Unable to upload amazon public pinecone dataset

Hi, this is the code I use to try to upload the public dataset “amazon-toys-quora-all-minilm-l6-bm25”:


I get this error:

	"name": "PineconeApiException",
	"message": "(400)
Reason: Bad Request
HTTP response headers: HTTPHeaderDict({'Date': 'Wed, 15 May 2024 19:16:52 GMT', 'Content-Type': 'application/json', 'Content-Length': '92', 'Connection': 'keep-alive', 'x-pinecone-request-latency-ms': '341', 'x-pinecone-request-id': '4313797377394377488', 'x-envoy-upstream-service-time': '6', 'server': 'envoy'})
HTTP response body: {\"code\":3,\"message\":\"Sparse vector size 2211 exceeds the maximum size of 1000\",\"details\":[]}
PineconeApiException: (400)
Reason: Bad Request
HTTP response headers: HTTPHeaderDict({'Date': 'Wed, 15 May 2024 19:16:52 GMT', 'Content-Type': 'application/json', 'Content-Length': '92', 'Connection': 'keep-alive', 'x-pinecone-request-latency-ms': '341', 'x-pinecone-request-id': '4313797377394377488', 'x-envoy-upstream-service-time': '6', 'server': 'envoy'})
HTTP response body: {\"code\":3,\"message\":\"Sparse vector size 2211 exceeds the maximum size of 1000\",\"details\":[]}

Is this limit fixed? Is it documented somewhere? How can I work around it?

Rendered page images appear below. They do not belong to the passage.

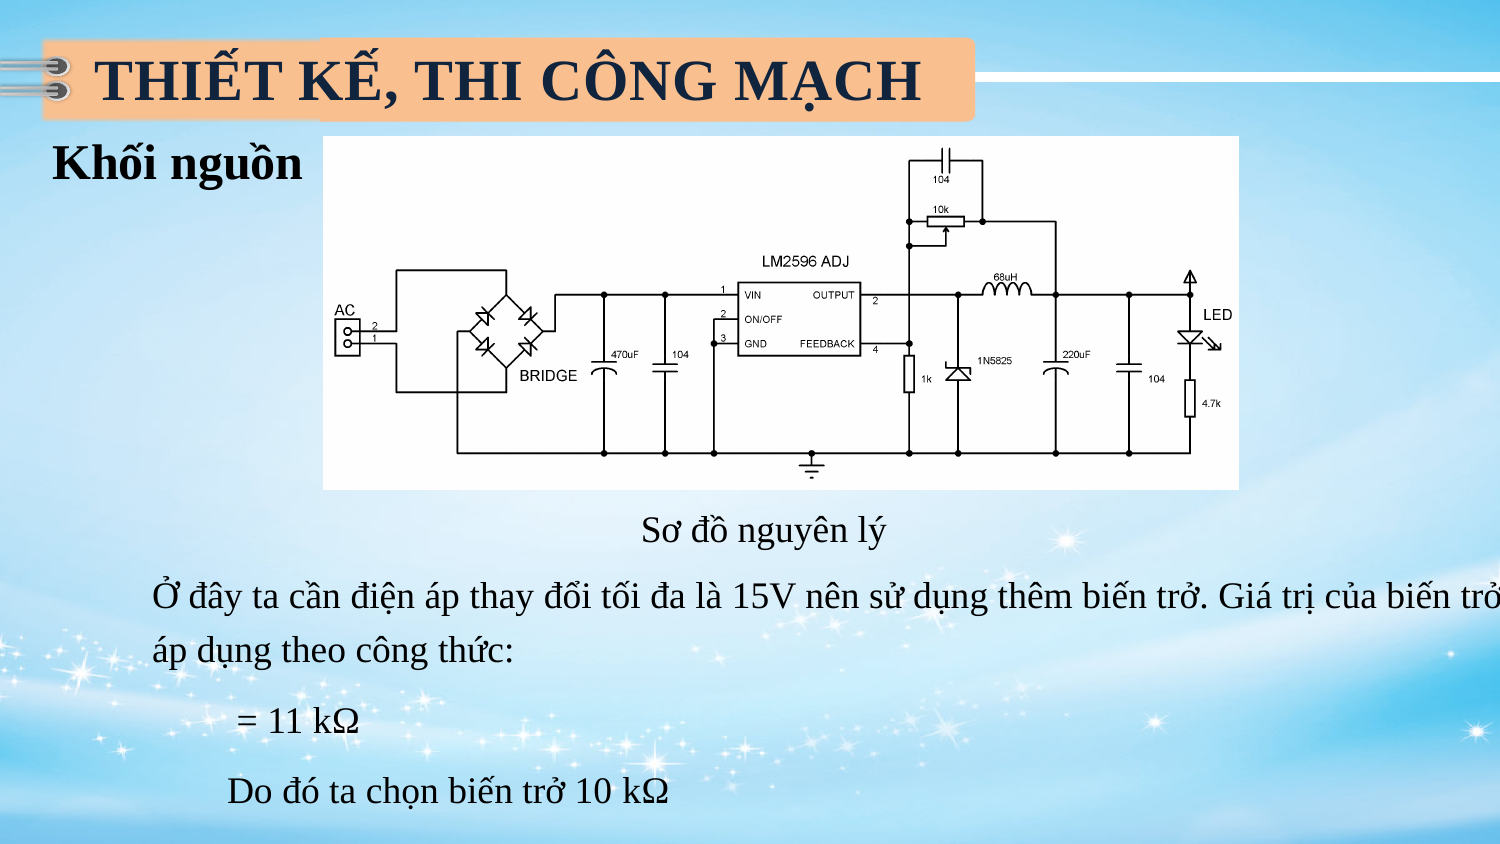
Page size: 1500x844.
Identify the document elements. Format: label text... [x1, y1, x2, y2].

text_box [40, 37, 976, 122]
text_box THIẾT KẾ, THI CÔNG MẠCH [79, 34, 1038, 120]
picture [0, 0, 1500, 72]
text_box Khối nguồn [37, 127, 537, 197]
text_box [0, 56, 70, 101]
text_box [1038, 72, 1500, 82]
picture [1488, 592, 1497, 607]
picture [0, 82, 1500, 844]
text_box Sơ đồ nguyên lý [626, 499, 903, 558]
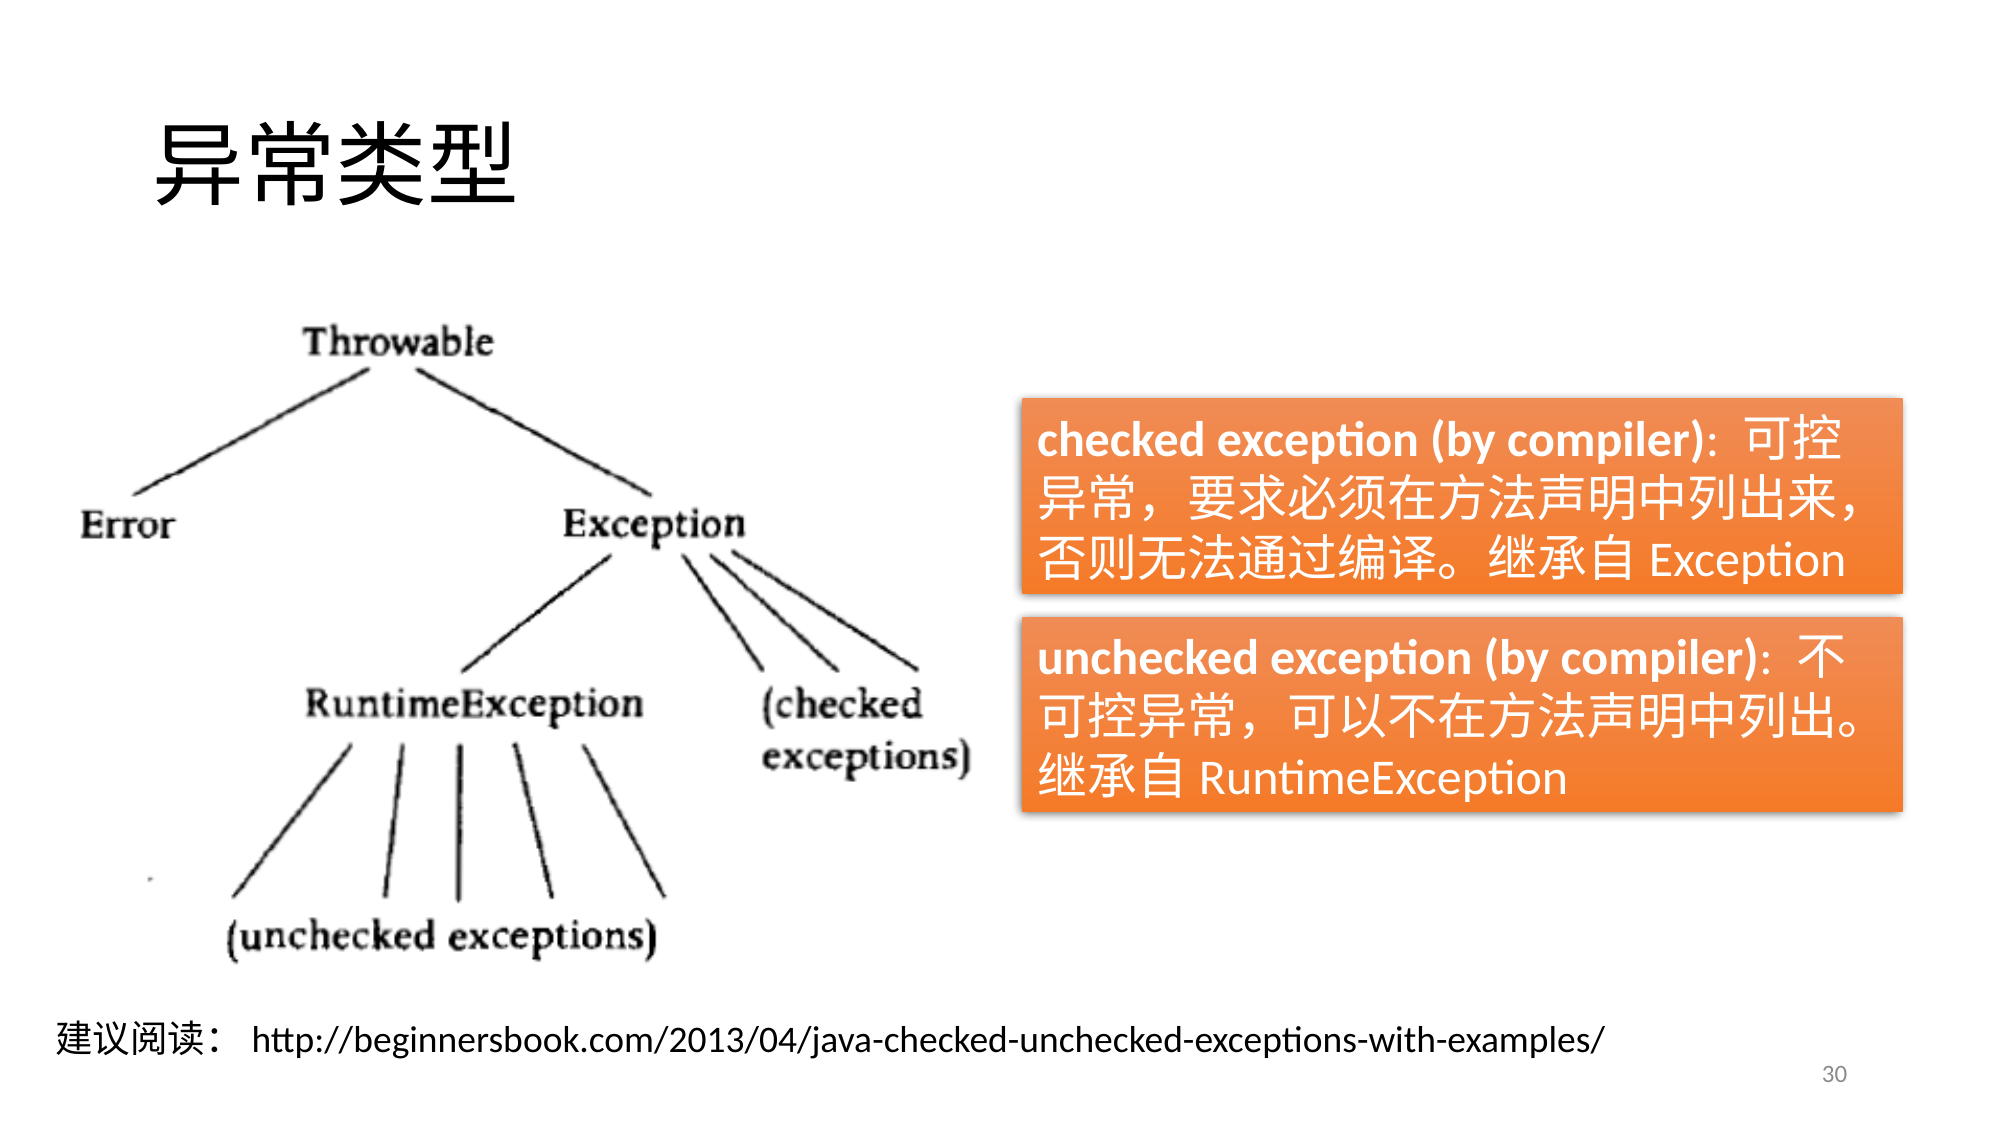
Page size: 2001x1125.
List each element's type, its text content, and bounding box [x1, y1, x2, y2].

text_box 建议阅读：http://beginnersbook.com/2013/04/java-checked-unchecked-exceptions-with-examples/ [40, 1007, 1933, 1068]
picture [46, 300, 997, 979]
title 异常类型 [137, 59, 1863, 278]
text_box checked exception (by compiler): 可控异常，要求必须在方法声明中列出来，否则无法通过编译。继承自Exception [1022, 398, 1903, 594]
text_box unchecked exception (by compiler): 不可控异常，可以不在方法声明中列出。继承自RuntimeException [1022, 617, 1903, 812]
slide_number 30 [1412, 1042, 1863, 1103]
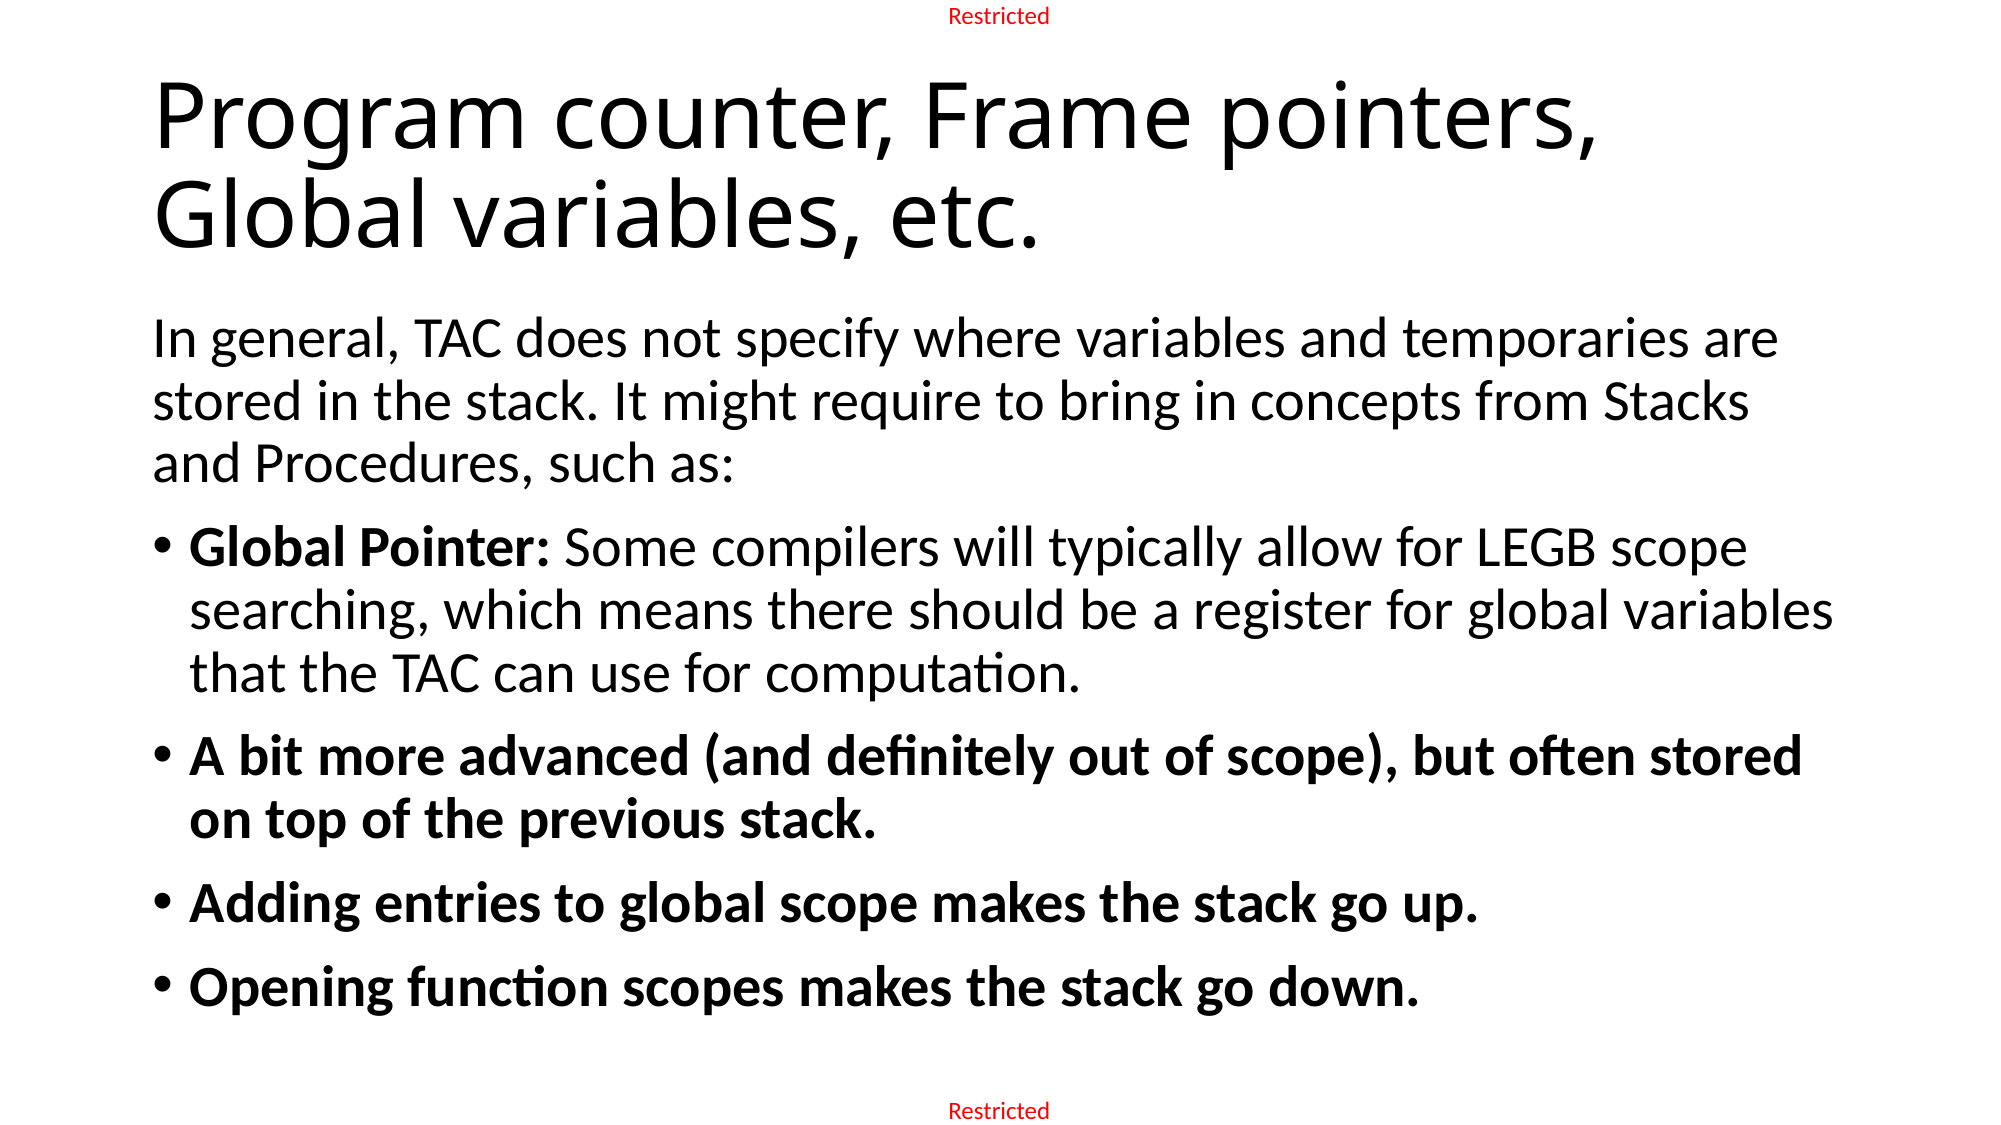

Hi @dhruv.anand, and thanks for your question!

I’m trying to get oriented on the code you shared - is there a specific library you’re trying to use or are you following specific docs or a tutorial?

Anything you can share about the libraries you’re trying to use would help me better debug what might be going wrong.


Hi @ZacharyProser, sorry I forgot to add the initial lines of code I used:

import pinecone_datasets

amz_ds = pinecone_datasets.load_dataset("amazon_toys_quora_all-MiniLM-L6-bm25")

I’m following the directions on this page: Use public Pinecone datasets - Pinecone Docs.

I tried upload the dataset in the other way (using iter_documents and upsert), but got the same error.

Hope this clarifies things.


@ZacharyProser could you have a look at this?

Hi @dhruv.anand,

Based on:

HTTP response body: {\"code\":3,\"message\":\"Sparse vector size 2211 exceeds the maximum size of 1000\",\"details\":[]}

I’m wondering if passing a batch_size as noted here changes anything?

Also, in the future if you can link to a public Google Colab / Jupyter Notebook in GitHub that would greatly assist us in debugging - otherwise we have to assemble bits of code from across your responses that may or may not still be relevant.